Presidents, politicians, authors, poets, painters, and international celebrities of every variety experienced the Mississippi in its Golden Age. They left an extraordinary collection of representations of the river in their wake, images that evolved as America itself changed. From Thomas Jefferson's vision for the Mississippi to Andrew Jackson and the rowdy river culture of the early nineteenth century, Smith charts the Mississippi's shifting importance in the making of the nation. He examines the accounts of European travelers, including Frances Trollope, Charles Dickens, and William Makepeace Thackeray, whose views of the river were heavily influenced by the world of the steamboat and plantation slavery.

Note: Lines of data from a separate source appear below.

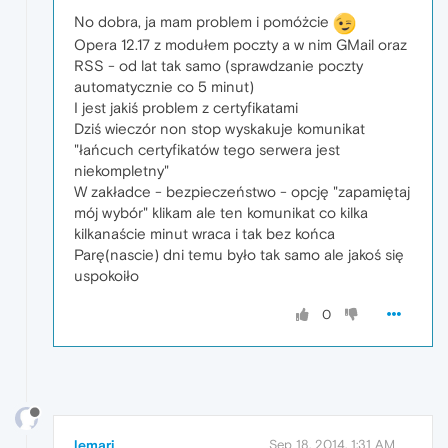
No dobra, ja mam problem i pomóżcie
Opera 12.17 z modułem poczty a w nim GMail oraz
RSS - od lat tak samo (sprawdzanie poczty
automatycznie co 5 minut)
I jest jakiś problem z certyfikatami
Dziś wieczór non stop wyskakuje komunikat
"łańcuch certyfikatów tego serwera jest
niekompletny"
W zakładce - bezpieczeństwo - opcję "zapamiętaj
mój wybór" klikam ale ten komunikat co kilka
kilkanaście minut wraca i tak bez końca
Parę(nascie) dni temu było tak samo ale jakoś się
uspokoiło
0
lemari
Sep 18, 2014, 1:31 AM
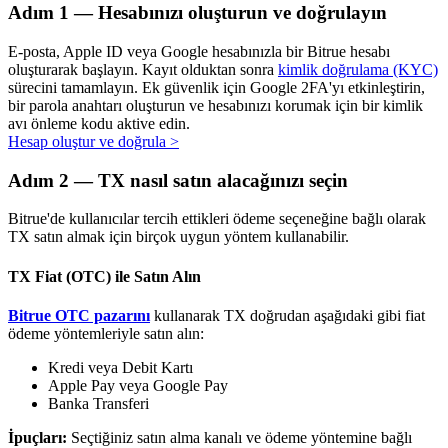
Adım
1 —
Hesabınızı oluşturun ve doğrulayın
E-posta, Apple ID veya Google hesabınızla bir Bitrue hesabı
oluşturarak başlayın. Kayıt olduktan sonra
kimlik doğrulama (KYC)
sürecini tamamlayın. Ek güvenlik için Google 2FA'yı etkinleştirin,
Otomatik Yatırım
bir parola anahtarı oluşturun ve hesabınızı korumak için bir kimlik
avı önleme kodu aktive edin.
Uzun vadeli kâr ve esnek çıkarlar elde edin
Hesap oluştur ve doğrula
>
Adım
2 —
TX nasıl satın alacağınızı seçin
Bitrue'de kullanıcılar tercih ettikleri ödeme seçeneğine bağlı olarak
TX satın almak için birçok uygun yöntem kullanabilir.
TX Fiat (OTC) ile Satın Alın
Bitrue OTC pazarını
kullanarak TX doğrudan aşağıdaki gibi fiat
Stake Etmeyi Öğrenin
ödeme yöntemleriyle satın alın:
Pasif gelir kazanma hakkında bilgi edinin
Kredi veya Debit Kartı
Apple Pay veya Google Pay
Bitrue
AI
Banka Transferi
İpuçları:
Seçtiğiniz satın alma kanalı ve ödeme yöntemine bağlı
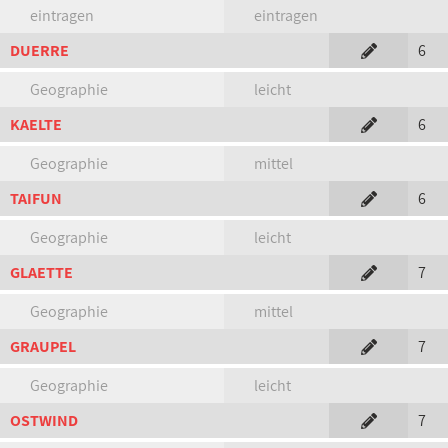
eintragen
eintragen
DUERRE
6
Geographie
leicht
KAELTE
6
Geographie
mittel
TAIFUN
6
Geographie
leicht
GLAETTE
7
Geographie
mittel
GRAUPEL
7
Geographie
leicht
OSTWIND
7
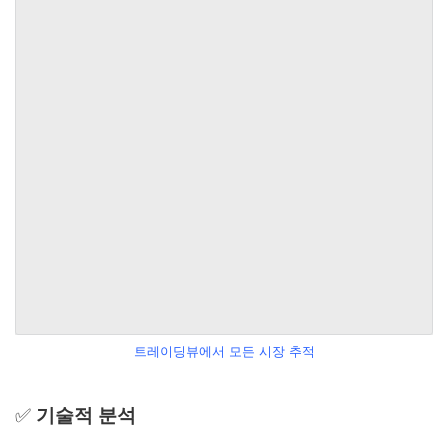
트레이딩뷰에서 모든 시장 추적
✅
기술적 분석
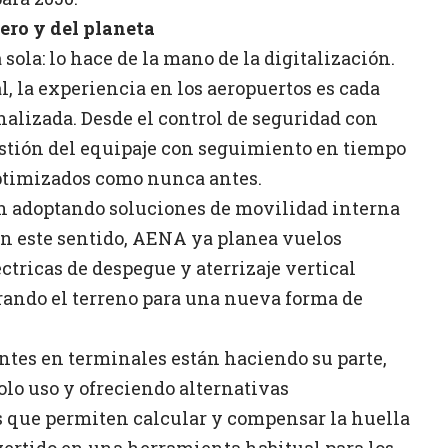
jero y del planeta
sola: lo hace de la mano de la digitalización.
al, la experiencia en los aeropuertos es cada
onalizada. Desde el control de seguridad con
estión del equipaje con seguimiento en tiempo
optimizados como nunca antes.
tán adoptando soluciones de movilidad interna
En este sentido, AENA ya planea vuelos
tricas de despegue y aterrizaje vertical
arando el terreno para una nueva forma de
ntes en terminales están haciendo su parte,
olo uso y ofreciendo alternativas
s que permiten calcular y compensar la huella
vertido en una herramienta habitual para los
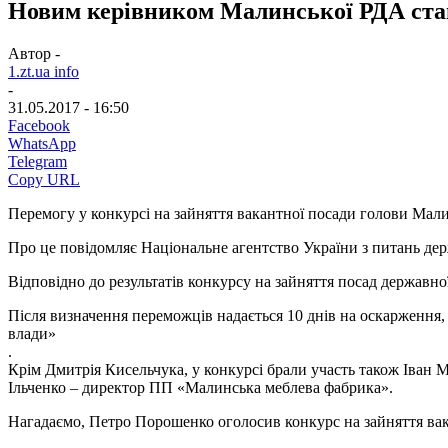
Новим керівником Малинської РДА став
Автор -
1.zt.ua info
-
31.05.2017 - 16:50
Facebook
WhatsApp
Telegram
Copy URL
Перемогу у конкурсі на зайняття вакантної посади голови Мали
Про це повідомляє Національне агентство України з питань де
Відповідно до результатів конкурсу на зайняття посад державн
Після визначення переможців надається 10 днів на оскарження,
влади»
.
Крім Дмитрія Кисельчука, у конкурсі брали участь також Іван М
Ільченко – директор ПП «Малинська меблева фабрика».
Нагадаємо, Петро Порошенко оголосив конкурс на зайняття вака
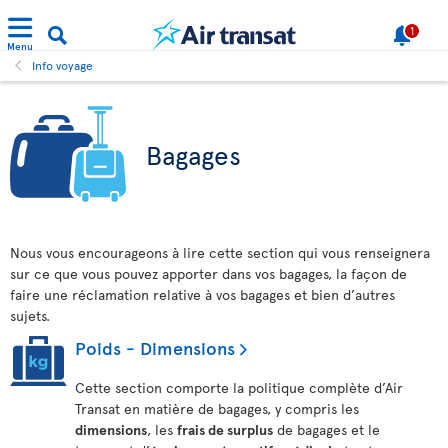
1
Menu
Info voyage
Bagages
Nous vous encourageons à lire cette section qui vous renseignera
sur ce que vous pouvez apporter dans vos bagages, la façon de
faire une réclamation relative à vos bagages et bien d’autres
sujets.
Poids - Dimensions
Cette section comporte la politique complète d’Air
Transat en matière de bagages, y compris les
dimensions
, les
frais de surplus
de bagages et le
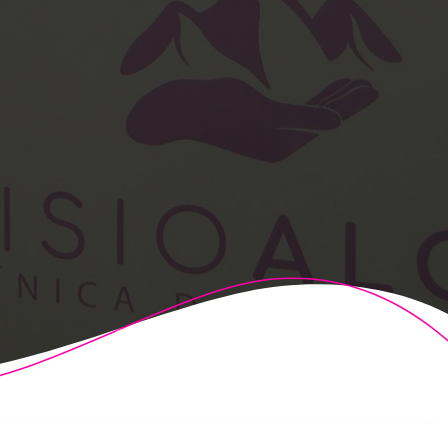
t Theme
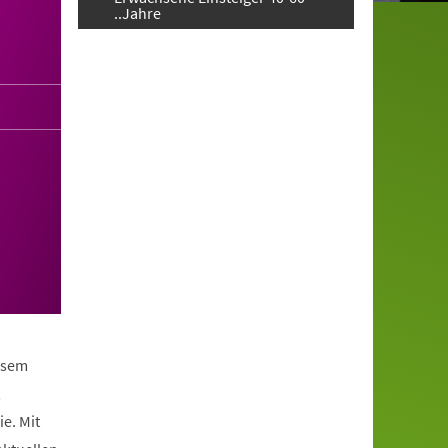
..Jahre
iesem
,
e. Mit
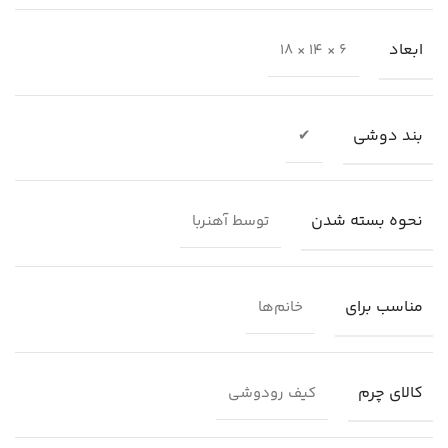
ابعاد
6 × 14 × 18
بند دوشی
✔
نحوه بسته شدن
توسط آهنربا
مناسب برای
خانم‌ها
کالای چرم
کیف رودوشی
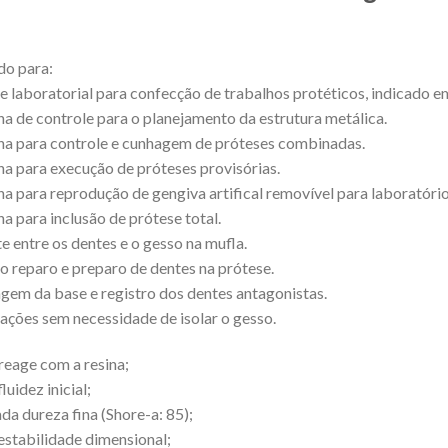
do para:
ne laboratorial para confecção de trabalhos protéticos, indicado e
a de controle para o planejamento da estrutura metálica.
a para controle e cunhagem de próteses combinadas.
a para execução de próteses provisórias.
a para reprodução de gengiva artifical removível para laboratório
a para inclusão de prótese total.
te entre os dentes e o gesso na mufla.
o reparo e preparo de dentes na prótese.
em da base e registro dos dentes antagonistas.
ações sem necessidade de isolar o gesso.
reage com a resina;
fluidez inicial;
ada dureza fina (Shore-a: 85);
 estabilidade dimensional;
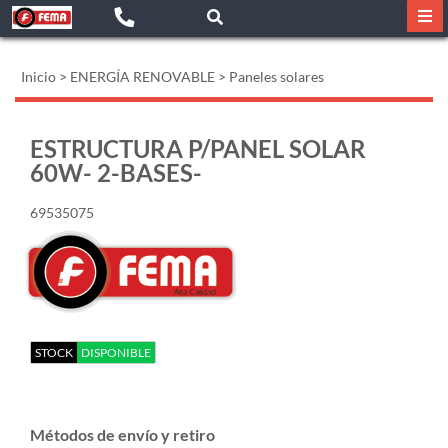
Inicio
>
ENERGÍA RENOVABLE
>
Paneles solares
ESTRUCTURA P/PANEL SOLAR
60W- 2-BASES-
69535075
STOCK
DISPONIBLE
Métodos de envío y retiro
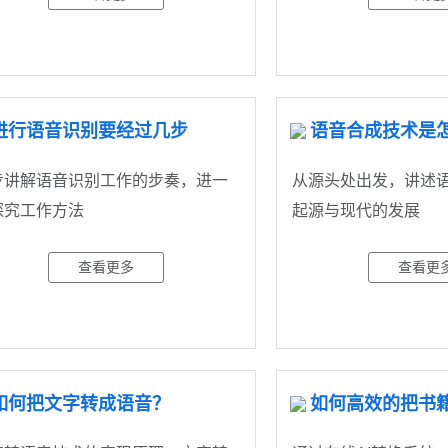
进行语音识别要经过几步
语音合成技术是
步讲解语音识别工作的步奏，进一
从源头处出发，讲述
探究工作方法
起源与现代的发展
查看更多
查看更
如何把文字转成语音？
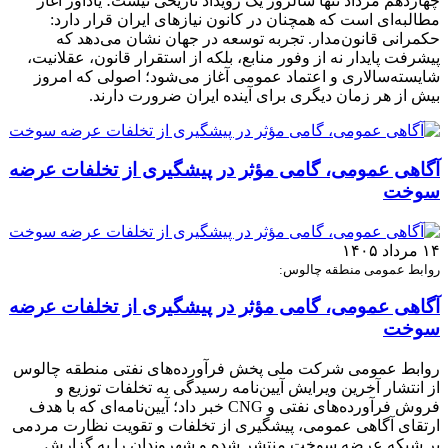
چهاردهم مرداد تنها سالروز یک رویداد تاریخی نیست؛ یادآور آغاز
مطالبه‌ای است که همچنان در کانون نیازهای ایران قرار دارد:
حکمرانی قانون‌مدار. تجربه توسعه در جهان نشان می‌دهد که
پیشرفت پایدار نه از وفور منابع، بلکه از استقرار قانون، عقلانیت،
شایسته‌سالاری و اعتماد عمومی آغاز می‌شود؛ اصولی که امروز
بیش از هر زمان دیگری برای آینده ایران ضرورت دارند.
آگاهی عمومی، گامی مؤثر در پیشگیری از تخلفات عرضه
سوخت
۱۴ مرداد ۱۴۰۵
روابط عمومی منطقه چالوس:
آگاهی عمومی، گامی مؤثر در پیشگیری از تخلفات عرضه
سوخت
روابط عمومی شرکت ملی پخش فرآورده‌های نفتی منطقه چالوس
از انتشار آخرین ویرایش آیین‌نامه رسیدگی به تخلفات توزیع و
فروش فرآورده‌های نفتی و CNG خبر داد؛ آیین‌نامه‌ای که با هدف
ارتقای آگاهی عمومی، پیشگیری از تخلفات و تقویت نظارت مردمی
بر شبکه عرضه سوخت منتشر شده و شهروندان را به گزارش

Smith discusses the growing importance of visual representations of the Mississippi as the antebellum period progressed, exploring the ways in which views of the river, particularly giant moving panoramas that toured the world, echoed notions of manifest destiny and the westward movement. He evokes the river in the late antebellum years as a place of crime and mystery, especially in popular writing, and most notably in Herman Melville's The Confidence-Man. An epilogue discusses the Mississippi during the Civil War, when possession of the river became vital, symbolically as well as militarily. The epilogue also provides an introduction to Mark Twain, a product of the antebellum river world who was to resurrect its imaginative potential for a post-war nation and produce an iconic Mississippi that still flows through a wide and fertile floodplain in American literature.
From empire building in the Louisiana Purchase to the trauma of the Civil War, the Mississippi's dominant symbolic meanings tracked the essential forces operating within the nation. As Smith shows in this groundbreaking work, the story of the imagined Mississippi River is the story of antebellum America itself.